# Crane and Work Caboose



## T-Man (May 16, 2008)

In another thread ED requested some crane action. Here it is.
To the right is the 6460 with a 2419 Work Caboose. The other is a 6560 with a 6119-25.


----------



## Boston&Maine (Dec 19, 2007)

I have always wanted a crane car but I hate the idea of paying double what a normal piece of rolling stock costs... Did that crane happen to help out with the coal train derailment last week?


----------



## Big Ed (Jun 16, 2009)

T-Man said:


> In another thread ED requested some crane action. Here it is.
> To the right is the 6460 with a 2419 Work Caboose. The other is a 6560 with a 6119-25.


I was looking at older posts and saw this.
Better late then never.
Thanks T, this is the first time I saw this. :thumbsup:
A blast from the past.


----------



## T-Man (May 16, 2008)

Yeah, since I stopped subscriptions, I have missed out on some good threads I enjoy your travel thread too.


----------



## bigdogjeff1 (Sep 11, 2010)

this is my cranes 1 tmcc 1 oldschool


----------



## T-Man (May 16, 2008)

With my interests in work cabooses I thought I would add to this thread some more pictures. I also added "crane" tags to a few threads I searched out. Ed has an Interesting Bethlehem Steel set.

From Weavers Thread











From my image gallery.











Let's not forget this one.

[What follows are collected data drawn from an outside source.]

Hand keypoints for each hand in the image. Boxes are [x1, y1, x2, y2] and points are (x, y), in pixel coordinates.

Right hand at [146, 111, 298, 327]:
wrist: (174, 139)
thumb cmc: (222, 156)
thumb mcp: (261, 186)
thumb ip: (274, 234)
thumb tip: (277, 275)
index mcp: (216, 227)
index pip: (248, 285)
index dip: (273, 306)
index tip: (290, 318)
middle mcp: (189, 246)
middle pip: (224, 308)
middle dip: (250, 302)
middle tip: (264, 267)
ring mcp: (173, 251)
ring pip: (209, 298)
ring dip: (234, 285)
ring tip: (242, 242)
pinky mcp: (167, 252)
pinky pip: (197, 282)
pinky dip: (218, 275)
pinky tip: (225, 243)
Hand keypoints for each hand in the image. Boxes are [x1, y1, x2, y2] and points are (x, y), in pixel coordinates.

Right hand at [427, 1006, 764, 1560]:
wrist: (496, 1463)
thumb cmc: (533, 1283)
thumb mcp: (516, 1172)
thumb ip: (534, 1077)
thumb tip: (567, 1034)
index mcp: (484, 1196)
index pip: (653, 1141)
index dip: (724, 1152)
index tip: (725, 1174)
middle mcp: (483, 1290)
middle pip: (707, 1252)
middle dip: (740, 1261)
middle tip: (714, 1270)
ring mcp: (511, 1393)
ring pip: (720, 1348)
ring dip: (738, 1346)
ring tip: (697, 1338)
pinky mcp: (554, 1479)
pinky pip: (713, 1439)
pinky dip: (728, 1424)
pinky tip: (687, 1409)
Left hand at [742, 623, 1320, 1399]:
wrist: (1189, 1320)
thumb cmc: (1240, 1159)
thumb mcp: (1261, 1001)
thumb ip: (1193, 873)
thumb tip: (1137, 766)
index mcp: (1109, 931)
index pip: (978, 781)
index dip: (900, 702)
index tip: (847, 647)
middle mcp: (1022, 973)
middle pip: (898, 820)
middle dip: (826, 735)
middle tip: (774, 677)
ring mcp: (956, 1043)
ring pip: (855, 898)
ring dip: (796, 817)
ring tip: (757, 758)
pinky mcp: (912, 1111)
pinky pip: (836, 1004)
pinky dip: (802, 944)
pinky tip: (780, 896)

The basket case.


----------



## tjcruiser (Jan 10, 2010)

Fabulous dino car ... I guess he broke out for the attack, huh?!?

TJ


----------



## rrbill (Mar 11, 2012)

DL&W - Dinosaur, Lizard and Western?


----------



## T-Man (May 16, 2008)

I could add a cowboy. Remember Jesse James meets Frankenstein?

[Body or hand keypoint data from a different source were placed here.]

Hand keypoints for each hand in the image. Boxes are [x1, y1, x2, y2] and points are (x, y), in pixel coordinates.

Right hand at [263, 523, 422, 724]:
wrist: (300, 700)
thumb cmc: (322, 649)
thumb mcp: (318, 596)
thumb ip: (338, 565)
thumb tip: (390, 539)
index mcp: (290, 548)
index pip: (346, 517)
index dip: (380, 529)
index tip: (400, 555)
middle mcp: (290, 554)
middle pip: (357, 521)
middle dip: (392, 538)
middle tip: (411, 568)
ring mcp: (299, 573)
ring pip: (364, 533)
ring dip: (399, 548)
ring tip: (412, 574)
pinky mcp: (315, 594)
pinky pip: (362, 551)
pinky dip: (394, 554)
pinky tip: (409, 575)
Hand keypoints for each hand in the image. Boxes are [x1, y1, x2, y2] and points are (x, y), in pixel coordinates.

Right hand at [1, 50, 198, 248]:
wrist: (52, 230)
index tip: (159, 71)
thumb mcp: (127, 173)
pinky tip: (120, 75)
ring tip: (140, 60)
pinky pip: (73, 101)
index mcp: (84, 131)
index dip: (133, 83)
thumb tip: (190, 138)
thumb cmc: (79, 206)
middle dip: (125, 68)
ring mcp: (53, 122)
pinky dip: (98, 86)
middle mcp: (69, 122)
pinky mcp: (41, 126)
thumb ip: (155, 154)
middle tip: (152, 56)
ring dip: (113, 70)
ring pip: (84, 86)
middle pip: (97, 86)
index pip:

That car is original all those claw/bite marks are for real by mice or rats. I guess they liked the color and left the rest of the box alone.


----------



## T-Man (May 16, 2008)

DL & W, Dinosaur, Lizard and Western it is.


----------



## rrbill (Mar 11, 2012)

T-Man, you get the trophy for originality and improvisation. Sorry, there's no cash prize.


----------